In time I moved on to a different job for a different employer. As far as I know, Sandy stayed on at the bookstore until she became too sick to work.
I believe that she must have been in her mid-fifties when she was diagnosed with cancer. I had not seen her in several years, but I heard about her illness through the so-called grapevine: Waterville, Maine is a small town.
She fought it hard. It went into remission — then it came back.
The last time I saw Sandy was in a local supermarket. I was heading to the checkout counter when I heard my name being called enthusiastically from the distance. I followed the sound into one of the aisles and there found Sandy in a wheelchair, being pushed by her loving husband, who had himself shed his normal appearance of vitality for that of the strained caregiver — a look I was myself to become too familiar with in later years.
She was wearing a turban to hide her baldness, but was smiling and seemed as full of energy as ever, despite the chair. She had taken on that contradictory aspect that one sometimes sees in very sick people: drained, yet full of life. We exchanged a few pleasant words, said our goodbyes and each moved on.
I did not see her or have any news of her for several months after that meeting. Life went on.

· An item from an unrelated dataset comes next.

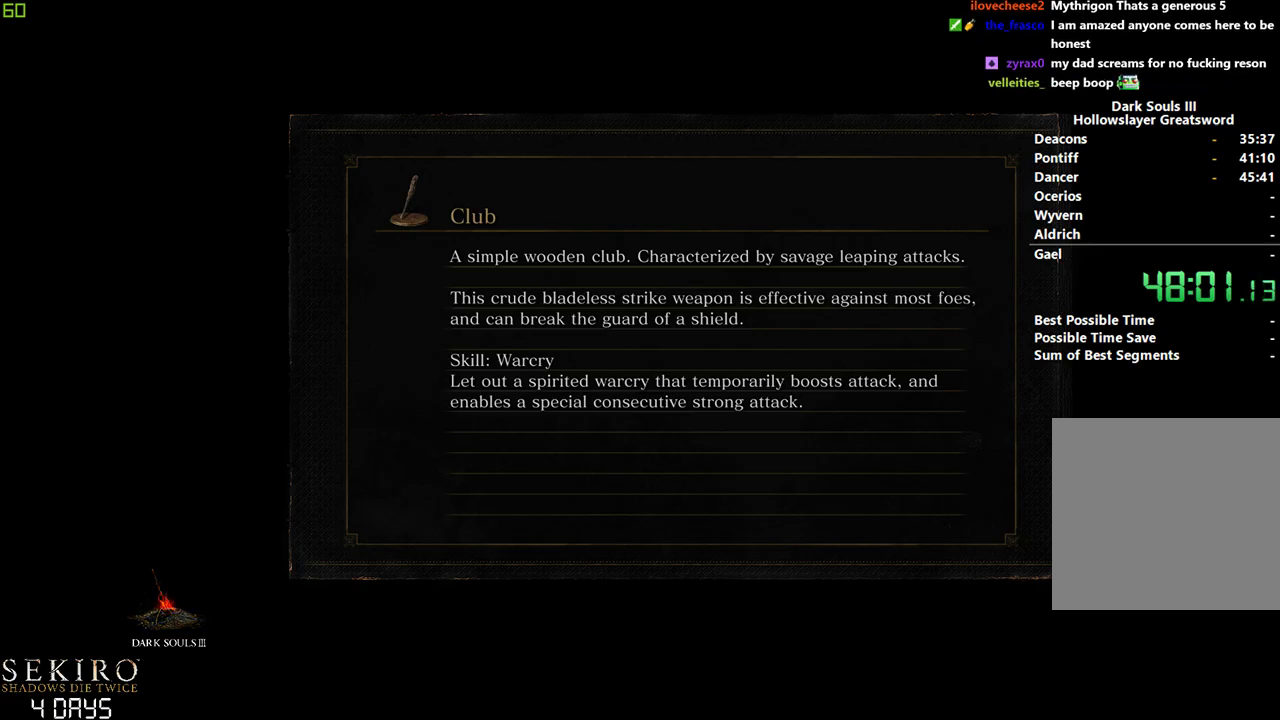
{"buttons": ["B"], "left_stick": "center", "right_stick": "center", "events": []}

Then, early one morning, when I was in that middle-ground between sleeping and waking, she came to me in a dream.
In that dream, I was literally coming back from some Deeper Place, from a deeper dream that I do not remember, when she and I met in passing in a public park. I was surprised to see her. She greeted me as enthusiastically as she had in the supermarket. There was no sign of the turban or wheelchair. She looked her old self.
We sat down at a picnic table that sprang up out of nowhere to accommodate us. I remember being really glad to see her. I said, “How are you? You look great!”
And she did. She had her hair and her color and her vitality back, all at Full Strength.
She said, “I am great, I’m completely cured! They were ready to put me in a pine box, but I showed them!”
Which is just how she talked in real life. Emphatic. With just a hint of a southern accent.
We sat for just a bit and talked a little more; but then the time came when I had to go. I got up and left her there at the table. Suddenly, she looked quite sad.
I woke, remembering everything and feeling so strange. I understood immediately what had happened, yet I shrugged it off and thought, Wouldn’t that be odd if…
No more had I gotten dressed and made my way down to the kitchen when the telephone rang. It was Ellen R________, our former boss at the bookstore.
Sandy had died during the night.
I will not tell you that what I experienced was anything other than a dream. And yet I remember it vividly all these years later, and wonder why, of all the people in her life, she came to see me.